*** Begin section ***
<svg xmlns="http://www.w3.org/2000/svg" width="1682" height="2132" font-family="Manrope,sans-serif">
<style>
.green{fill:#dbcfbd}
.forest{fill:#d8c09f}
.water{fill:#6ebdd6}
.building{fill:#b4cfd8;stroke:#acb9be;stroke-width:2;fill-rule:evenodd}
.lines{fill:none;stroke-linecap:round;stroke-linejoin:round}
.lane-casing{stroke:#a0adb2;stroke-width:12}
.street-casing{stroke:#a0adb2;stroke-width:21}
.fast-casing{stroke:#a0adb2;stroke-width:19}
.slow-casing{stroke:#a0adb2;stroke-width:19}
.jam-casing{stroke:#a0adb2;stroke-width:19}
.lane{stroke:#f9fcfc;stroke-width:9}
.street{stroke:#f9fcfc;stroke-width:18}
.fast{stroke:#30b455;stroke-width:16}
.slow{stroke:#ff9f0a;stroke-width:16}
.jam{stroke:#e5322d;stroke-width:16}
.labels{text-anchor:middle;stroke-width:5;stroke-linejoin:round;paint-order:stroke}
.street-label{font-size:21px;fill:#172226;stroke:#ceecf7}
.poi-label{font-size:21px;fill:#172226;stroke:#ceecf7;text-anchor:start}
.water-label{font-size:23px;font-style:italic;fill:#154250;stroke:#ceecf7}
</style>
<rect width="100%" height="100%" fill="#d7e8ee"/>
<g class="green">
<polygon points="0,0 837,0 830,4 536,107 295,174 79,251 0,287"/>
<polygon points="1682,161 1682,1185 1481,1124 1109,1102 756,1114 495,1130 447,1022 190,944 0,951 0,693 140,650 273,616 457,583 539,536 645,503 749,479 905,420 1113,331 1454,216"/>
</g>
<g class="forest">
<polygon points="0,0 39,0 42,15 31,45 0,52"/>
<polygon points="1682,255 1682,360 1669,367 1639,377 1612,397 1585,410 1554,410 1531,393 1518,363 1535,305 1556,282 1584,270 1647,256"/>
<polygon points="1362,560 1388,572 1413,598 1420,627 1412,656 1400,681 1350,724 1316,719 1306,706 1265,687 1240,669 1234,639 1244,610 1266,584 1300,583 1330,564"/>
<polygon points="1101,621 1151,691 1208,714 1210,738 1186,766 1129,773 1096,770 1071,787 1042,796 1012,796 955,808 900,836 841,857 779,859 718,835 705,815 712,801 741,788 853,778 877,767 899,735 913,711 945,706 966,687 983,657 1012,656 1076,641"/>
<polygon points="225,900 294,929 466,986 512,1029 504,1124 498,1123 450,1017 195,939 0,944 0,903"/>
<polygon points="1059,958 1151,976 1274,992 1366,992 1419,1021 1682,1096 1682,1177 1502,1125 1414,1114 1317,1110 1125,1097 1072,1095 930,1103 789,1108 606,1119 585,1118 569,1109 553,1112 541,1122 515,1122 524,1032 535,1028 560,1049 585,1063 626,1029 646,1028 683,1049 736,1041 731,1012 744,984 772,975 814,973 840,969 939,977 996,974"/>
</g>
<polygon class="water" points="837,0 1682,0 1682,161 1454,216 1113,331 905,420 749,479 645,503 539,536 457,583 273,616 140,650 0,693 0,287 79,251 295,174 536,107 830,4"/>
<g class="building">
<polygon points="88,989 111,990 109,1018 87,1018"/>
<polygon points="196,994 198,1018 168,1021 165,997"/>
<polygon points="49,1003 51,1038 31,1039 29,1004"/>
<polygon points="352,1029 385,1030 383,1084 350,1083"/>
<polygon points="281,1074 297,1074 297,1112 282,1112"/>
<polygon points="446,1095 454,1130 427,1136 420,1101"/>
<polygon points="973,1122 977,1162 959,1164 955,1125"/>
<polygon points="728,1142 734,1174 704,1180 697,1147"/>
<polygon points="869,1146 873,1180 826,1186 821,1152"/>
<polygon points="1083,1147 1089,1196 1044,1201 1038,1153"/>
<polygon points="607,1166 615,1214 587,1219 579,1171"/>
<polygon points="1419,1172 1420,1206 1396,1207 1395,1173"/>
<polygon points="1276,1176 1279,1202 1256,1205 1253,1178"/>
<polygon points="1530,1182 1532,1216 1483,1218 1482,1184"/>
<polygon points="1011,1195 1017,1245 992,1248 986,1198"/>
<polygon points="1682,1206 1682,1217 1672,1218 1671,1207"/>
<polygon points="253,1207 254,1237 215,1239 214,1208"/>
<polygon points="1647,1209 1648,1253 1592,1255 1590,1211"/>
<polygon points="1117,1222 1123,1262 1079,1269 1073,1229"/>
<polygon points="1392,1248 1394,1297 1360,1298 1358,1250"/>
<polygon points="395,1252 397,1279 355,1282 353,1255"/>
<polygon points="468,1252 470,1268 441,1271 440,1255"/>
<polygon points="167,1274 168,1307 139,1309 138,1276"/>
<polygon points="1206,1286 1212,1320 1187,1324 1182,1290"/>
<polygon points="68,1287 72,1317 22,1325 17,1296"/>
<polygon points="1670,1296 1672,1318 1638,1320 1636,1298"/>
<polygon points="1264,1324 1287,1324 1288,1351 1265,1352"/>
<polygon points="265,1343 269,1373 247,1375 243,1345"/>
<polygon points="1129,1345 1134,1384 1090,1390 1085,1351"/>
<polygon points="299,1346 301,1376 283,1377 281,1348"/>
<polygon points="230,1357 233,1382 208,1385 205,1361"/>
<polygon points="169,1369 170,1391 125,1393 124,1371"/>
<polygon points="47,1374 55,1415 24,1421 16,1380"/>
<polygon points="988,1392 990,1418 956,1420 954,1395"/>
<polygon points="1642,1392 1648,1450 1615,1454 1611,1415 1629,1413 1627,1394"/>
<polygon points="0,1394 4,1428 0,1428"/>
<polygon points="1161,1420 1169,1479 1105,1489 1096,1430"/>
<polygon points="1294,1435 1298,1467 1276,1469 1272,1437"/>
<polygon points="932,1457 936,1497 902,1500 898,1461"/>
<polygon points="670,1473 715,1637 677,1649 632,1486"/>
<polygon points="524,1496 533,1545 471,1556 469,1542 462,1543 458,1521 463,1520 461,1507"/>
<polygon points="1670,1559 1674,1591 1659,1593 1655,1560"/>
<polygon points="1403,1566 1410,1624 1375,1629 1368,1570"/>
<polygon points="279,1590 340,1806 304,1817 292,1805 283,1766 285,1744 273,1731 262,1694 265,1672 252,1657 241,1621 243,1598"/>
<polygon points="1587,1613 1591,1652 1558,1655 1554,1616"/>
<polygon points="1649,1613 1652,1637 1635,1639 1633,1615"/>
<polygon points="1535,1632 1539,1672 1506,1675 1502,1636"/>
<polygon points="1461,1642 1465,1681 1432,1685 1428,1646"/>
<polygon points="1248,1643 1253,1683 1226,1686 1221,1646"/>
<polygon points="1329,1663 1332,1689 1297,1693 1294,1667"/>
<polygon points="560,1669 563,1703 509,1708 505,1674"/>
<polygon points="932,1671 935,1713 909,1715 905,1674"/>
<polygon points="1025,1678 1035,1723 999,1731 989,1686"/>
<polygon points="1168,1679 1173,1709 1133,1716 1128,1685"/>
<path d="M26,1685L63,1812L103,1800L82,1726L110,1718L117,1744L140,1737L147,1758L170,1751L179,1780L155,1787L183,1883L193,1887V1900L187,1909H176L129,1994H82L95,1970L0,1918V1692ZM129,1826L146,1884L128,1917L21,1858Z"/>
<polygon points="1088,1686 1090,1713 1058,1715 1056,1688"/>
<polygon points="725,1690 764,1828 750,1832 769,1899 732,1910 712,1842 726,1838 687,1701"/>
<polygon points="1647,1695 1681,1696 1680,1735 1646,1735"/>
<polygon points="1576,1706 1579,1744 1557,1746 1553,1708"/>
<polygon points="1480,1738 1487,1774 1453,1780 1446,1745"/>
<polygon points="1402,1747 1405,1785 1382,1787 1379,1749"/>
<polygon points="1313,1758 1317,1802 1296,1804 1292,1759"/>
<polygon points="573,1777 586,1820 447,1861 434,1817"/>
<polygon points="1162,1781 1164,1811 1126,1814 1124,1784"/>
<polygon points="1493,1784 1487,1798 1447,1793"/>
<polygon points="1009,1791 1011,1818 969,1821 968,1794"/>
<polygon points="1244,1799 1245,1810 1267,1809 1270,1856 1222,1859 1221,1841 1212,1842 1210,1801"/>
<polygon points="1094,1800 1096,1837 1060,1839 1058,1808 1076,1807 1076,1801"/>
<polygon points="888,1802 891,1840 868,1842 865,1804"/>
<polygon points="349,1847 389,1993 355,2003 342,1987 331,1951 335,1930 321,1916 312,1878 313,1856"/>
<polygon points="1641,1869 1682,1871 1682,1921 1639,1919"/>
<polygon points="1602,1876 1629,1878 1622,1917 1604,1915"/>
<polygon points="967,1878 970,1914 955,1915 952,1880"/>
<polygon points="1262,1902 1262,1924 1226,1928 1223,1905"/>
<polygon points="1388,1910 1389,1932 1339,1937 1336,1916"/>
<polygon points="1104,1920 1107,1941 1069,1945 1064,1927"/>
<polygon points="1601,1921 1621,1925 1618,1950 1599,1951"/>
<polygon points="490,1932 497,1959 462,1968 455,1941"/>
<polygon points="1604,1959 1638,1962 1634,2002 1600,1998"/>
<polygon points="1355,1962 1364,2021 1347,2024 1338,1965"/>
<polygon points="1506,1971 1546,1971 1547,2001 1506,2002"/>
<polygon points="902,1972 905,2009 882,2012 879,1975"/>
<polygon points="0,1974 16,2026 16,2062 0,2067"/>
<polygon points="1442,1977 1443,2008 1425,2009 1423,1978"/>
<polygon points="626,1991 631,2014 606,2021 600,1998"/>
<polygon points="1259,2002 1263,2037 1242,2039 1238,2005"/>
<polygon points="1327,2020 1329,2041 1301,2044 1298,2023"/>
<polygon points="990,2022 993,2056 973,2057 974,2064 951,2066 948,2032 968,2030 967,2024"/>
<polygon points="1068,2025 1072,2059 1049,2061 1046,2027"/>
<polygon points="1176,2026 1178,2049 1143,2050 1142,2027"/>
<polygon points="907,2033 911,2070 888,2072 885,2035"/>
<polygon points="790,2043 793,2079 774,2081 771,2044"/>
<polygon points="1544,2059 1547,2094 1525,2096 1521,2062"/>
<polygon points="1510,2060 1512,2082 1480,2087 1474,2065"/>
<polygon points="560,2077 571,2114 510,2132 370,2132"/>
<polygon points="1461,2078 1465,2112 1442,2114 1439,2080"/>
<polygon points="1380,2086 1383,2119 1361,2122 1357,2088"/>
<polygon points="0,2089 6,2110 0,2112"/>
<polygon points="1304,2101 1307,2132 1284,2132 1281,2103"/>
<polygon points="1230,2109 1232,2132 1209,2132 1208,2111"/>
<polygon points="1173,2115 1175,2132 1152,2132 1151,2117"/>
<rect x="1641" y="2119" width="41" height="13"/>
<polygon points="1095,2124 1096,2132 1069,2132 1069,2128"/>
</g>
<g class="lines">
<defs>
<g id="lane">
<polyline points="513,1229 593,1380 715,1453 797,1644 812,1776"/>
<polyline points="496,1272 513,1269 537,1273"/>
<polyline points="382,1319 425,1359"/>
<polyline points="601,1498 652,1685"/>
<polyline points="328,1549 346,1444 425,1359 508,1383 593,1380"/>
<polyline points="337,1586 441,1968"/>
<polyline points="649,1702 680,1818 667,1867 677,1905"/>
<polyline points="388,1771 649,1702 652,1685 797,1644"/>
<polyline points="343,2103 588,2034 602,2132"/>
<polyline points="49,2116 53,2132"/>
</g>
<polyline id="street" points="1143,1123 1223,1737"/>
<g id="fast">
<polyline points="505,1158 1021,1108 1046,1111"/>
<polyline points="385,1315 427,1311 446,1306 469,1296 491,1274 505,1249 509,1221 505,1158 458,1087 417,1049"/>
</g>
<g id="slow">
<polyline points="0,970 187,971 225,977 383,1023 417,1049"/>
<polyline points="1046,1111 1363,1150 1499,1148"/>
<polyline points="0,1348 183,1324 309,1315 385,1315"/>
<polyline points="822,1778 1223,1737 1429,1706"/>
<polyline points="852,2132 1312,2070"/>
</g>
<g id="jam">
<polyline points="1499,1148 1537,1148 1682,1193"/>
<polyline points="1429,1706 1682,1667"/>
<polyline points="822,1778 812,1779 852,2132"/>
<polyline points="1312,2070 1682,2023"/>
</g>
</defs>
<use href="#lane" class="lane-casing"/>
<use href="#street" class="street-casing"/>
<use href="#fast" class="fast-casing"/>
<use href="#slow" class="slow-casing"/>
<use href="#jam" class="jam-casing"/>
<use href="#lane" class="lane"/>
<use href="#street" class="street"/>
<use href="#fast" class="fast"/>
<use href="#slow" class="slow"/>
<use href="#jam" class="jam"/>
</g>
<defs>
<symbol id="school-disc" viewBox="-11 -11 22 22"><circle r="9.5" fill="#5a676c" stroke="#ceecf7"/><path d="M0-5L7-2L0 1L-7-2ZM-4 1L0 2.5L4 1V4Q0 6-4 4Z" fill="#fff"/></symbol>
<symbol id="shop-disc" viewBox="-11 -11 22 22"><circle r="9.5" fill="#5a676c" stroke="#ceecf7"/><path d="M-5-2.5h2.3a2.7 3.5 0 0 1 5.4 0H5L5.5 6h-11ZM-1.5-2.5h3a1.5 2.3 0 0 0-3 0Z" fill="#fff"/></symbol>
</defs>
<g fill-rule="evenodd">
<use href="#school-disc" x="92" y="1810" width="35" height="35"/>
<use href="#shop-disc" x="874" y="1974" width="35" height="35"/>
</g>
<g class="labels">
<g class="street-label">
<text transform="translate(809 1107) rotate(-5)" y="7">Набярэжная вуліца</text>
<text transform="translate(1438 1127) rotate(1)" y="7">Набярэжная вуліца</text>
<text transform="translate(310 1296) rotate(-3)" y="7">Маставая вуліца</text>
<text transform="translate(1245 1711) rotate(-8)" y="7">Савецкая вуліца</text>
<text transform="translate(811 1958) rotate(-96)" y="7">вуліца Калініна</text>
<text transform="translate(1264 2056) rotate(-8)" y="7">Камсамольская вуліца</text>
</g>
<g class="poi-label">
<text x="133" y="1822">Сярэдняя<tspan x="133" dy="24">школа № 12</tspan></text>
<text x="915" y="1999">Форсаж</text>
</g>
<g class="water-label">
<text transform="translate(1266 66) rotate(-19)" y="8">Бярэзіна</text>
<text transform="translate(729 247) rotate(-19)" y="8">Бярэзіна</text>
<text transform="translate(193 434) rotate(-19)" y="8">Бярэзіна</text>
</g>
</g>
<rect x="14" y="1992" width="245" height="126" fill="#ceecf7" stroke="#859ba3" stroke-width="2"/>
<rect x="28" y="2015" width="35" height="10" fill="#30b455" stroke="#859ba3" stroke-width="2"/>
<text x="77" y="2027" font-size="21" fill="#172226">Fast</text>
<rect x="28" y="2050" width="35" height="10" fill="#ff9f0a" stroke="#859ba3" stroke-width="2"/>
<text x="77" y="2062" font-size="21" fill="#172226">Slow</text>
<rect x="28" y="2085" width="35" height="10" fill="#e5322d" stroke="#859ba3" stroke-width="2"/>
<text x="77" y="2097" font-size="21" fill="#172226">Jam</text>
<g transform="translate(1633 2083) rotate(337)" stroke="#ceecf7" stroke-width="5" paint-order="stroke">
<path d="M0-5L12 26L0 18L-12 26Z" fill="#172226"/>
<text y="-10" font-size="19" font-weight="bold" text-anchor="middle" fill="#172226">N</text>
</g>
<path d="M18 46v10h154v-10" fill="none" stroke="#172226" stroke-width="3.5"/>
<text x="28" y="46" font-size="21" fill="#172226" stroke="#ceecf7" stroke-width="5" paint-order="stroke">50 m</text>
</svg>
*** End section ***
Look through the material and report how many of its lines hold the string "rule", giving the number only.

» SOLUTION FOR THIS PROBLEM
2